═══ Dataset excerpts ═══
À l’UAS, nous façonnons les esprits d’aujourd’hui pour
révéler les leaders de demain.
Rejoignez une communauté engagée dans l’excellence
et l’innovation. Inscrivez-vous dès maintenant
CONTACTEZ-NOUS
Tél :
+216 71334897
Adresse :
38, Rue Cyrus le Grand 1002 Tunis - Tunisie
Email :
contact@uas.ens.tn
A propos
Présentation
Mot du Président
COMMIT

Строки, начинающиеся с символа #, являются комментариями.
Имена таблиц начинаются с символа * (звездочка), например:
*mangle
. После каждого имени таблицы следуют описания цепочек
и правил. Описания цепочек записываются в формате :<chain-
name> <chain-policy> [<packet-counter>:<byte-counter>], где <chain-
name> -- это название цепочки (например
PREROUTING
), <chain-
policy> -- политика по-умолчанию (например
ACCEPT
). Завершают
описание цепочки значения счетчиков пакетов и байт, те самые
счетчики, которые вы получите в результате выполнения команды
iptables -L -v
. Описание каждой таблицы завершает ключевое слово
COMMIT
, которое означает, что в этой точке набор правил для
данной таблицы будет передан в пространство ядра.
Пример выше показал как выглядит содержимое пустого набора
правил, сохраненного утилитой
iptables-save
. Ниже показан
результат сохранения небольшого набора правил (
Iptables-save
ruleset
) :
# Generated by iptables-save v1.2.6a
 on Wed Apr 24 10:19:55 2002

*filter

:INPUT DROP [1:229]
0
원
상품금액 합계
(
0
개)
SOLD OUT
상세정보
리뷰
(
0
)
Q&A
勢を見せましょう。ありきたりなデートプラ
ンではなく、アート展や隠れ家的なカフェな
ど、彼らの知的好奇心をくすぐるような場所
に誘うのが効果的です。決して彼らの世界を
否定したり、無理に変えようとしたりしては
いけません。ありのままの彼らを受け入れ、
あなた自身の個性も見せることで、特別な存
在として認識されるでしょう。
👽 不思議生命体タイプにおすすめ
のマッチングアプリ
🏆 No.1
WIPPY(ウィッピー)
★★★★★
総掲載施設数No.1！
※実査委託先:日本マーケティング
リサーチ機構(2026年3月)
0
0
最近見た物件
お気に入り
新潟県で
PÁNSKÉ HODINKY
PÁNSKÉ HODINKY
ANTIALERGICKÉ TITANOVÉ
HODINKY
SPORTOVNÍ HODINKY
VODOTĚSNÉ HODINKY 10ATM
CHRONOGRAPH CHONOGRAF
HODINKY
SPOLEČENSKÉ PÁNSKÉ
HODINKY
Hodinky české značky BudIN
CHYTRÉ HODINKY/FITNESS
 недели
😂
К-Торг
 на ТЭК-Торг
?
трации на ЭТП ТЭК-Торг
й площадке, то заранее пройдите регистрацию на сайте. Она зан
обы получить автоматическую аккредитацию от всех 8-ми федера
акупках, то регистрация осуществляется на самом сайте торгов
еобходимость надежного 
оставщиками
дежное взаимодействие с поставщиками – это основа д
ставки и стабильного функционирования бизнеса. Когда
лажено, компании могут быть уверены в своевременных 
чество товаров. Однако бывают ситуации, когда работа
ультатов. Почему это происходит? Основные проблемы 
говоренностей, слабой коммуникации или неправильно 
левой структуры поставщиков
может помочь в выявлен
═══
═══ Dataset excerpts ═══
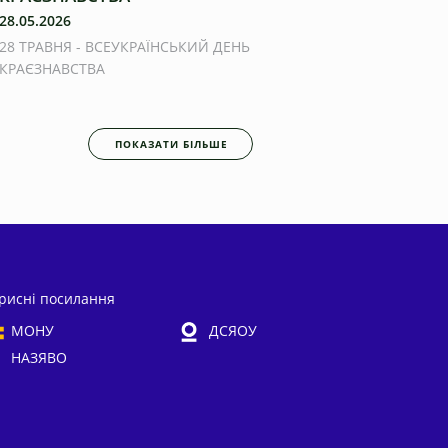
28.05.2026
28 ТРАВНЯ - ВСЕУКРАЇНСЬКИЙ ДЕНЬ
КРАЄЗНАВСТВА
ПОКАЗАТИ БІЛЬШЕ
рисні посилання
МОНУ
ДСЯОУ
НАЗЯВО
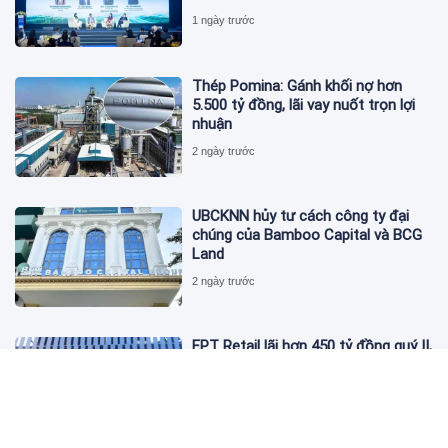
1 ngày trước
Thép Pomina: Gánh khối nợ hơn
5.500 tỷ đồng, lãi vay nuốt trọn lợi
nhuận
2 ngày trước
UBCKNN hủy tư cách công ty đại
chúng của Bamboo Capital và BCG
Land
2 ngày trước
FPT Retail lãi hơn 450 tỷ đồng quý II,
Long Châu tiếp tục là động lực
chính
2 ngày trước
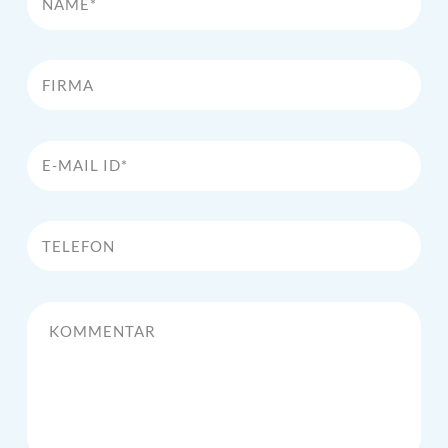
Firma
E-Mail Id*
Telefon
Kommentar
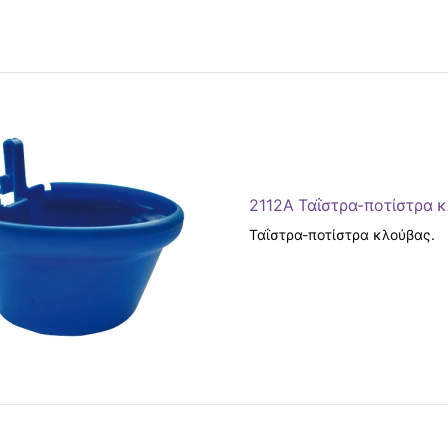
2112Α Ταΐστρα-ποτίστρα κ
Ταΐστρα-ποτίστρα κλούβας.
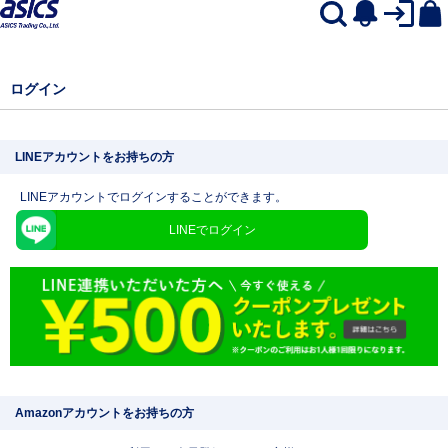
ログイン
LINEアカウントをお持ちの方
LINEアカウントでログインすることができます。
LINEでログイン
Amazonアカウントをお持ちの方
═══
(Aim of the task) Tally the lines above that contain the string "chain", treating uppercase and lowercase as different. Reply with the number only.

(Answer for the task) 3